TEXT PROVIDED:
Original exception: Not Found

Future-Outlier · 2023-11-10T15:43:16Z

How to Setup

Let's say you have a python file called databricks_wf.py,
and you want to run it on the databricks platform.

0. Databricks SETUP

(0) Setup your workspace
https://docs.flyte.org/en/latest/deployment/plugins/webapi/databricks.html#deployment-plugin-setup-webapi-databricks

(1) Enable BYOC (bring your own container)

curl -X PATCH -n \
  -H "Authorization: Bearer <your-personal-access-token>" \
  https://<databricks-instance>/api/2.0/workspace-conf \
  -d '{
    "enableDcs": "true"
    }'

Note: remeber to use the token, it doesn't be written in the docs
reference: https://docs.databricks.com/en/clusters/custom-containers.html
(2) Upload your entrypoint.py to dbfs (DataBricks File System)
Copy the python file in (0) and upload it to dbfs.

You can browse your dbfs in catalog to check if the file exist.

(3) instance profile
(Kevin, please elaborate more, details is so important, or please give an example)
reference: https://docs.databricks.com/en/aws/iam/instance-profile-tutorial.html

1. Build your Dockerfile (Will support ImageSpec in the future)

FROM databricksruntime/standard:13.3-LTS
LABEL org.opencontainers.image.source=https://github.com/flyteorg/flytesnacks

ENV PYTHONPATH /databricks/driver
ENV PATH="/databricks/python3/bin:$PATH"
USER 0

RUN sudo apt-get update && sudo apt-get install -y make build-essential libssl-dev git
RUN /databricks/python3/bin/pip install git+https://github.com/Future-Outlier/flytekit.git@master#subdirectory=plugins/flytekit-spark
RUN /databricks/python3/bin/pip install markupsafe==2.0.0

COPY flyte-example/databricks_wf.py /databricks/driver/
WORKDIR /databricks/driver
ENV PYTHONPATH /databricks/driver

docker built -t pingsutw/databricks:v7 .

Note: you have to put your python file to your PYTHONPATH

2. Run the code

Locally

(Wait for Kevin's reply)

Remotely

You can use pyflyte register or pyflyte register --non-fast
the second one will skip zipping and uploading the package
(which means you don't need to download the input from s3, will make the workflow faster)

pyflyte register databricks_wf.py --version DB-FIRST

pyflyte register --non-fast databricks_wf.py --version DB-SECOND

Now, you can run it!

Future-Outlier · 2023-11-10T15:46:27Z

I run it successfully in remote development since I don't have the AWS s3's secret, so I can't put the data, but all functions work well!

Future-Outlier · 2023-11-10T15:58:57Z

Is the applications_path="local:///usr/local/bin/entrypoint.py", in config necessary?

pingsutw · 2023-11-10T17:05:43Z

This is the command to run it locally.

WHAT NEEDS TO BE DONE:
Answer these questions about the Databricks setup thread:
1. Which workspace setting does the curl command set to "true"?
2. Which base image does the Dockerfile build from?
3. What does pyflyte register --non-fast skip?

STORED DATA:
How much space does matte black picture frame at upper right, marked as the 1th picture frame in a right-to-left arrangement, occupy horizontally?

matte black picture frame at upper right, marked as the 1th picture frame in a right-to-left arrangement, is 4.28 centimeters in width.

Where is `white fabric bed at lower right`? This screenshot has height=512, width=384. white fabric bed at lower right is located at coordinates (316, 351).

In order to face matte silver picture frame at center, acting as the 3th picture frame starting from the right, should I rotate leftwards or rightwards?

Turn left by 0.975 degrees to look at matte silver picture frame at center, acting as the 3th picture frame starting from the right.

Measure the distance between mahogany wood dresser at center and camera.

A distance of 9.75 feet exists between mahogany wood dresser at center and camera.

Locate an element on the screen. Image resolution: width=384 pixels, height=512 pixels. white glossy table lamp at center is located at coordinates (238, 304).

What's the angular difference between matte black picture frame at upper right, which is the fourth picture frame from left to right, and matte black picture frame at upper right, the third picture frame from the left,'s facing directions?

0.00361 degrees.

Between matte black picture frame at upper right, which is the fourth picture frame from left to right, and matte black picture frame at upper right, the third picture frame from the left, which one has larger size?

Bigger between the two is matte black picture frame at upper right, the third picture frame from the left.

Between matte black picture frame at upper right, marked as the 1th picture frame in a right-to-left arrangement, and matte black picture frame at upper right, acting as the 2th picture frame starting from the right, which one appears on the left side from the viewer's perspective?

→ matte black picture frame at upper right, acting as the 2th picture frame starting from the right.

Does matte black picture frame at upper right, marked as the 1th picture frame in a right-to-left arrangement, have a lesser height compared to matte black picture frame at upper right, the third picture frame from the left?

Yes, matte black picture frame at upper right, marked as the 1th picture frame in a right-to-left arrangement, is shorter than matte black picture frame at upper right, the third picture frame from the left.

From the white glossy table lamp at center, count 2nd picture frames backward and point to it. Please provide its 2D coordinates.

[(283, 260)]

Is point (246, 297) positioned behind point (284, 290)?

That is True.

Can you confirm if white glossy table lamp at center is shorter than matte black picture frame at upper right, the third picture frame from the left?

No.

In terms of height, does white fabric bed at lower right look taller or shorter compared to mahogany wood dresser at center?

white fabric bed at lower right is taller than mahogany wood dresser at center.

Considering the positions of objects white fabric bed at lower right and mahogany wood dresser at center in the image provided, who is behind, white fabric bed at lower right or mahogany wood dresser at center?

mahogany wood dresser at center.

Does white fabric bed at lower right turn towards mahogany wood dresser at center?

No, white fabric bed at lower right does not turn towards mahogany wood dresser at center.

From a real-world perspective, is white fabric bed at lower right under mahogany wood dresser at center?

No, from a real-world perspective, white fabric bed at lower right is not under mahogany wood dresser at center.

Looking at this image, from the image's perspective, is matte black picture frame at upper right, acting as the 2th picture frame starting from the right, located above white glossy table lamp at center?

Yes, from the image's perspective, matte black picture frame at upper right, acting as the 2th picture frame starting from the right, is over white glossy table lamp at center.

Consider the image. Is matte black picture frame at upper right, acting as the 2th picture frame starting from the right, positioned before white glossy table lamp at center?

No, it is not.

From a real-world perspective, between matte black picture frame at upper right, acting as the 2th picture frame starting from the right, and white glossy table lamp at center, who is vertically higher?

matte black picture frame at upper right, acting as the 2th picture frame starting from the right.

THE SOLUTION:
1. enableDcs
2. databricksruntime/standard:13.3-LTS
3. Zipping and uploading the package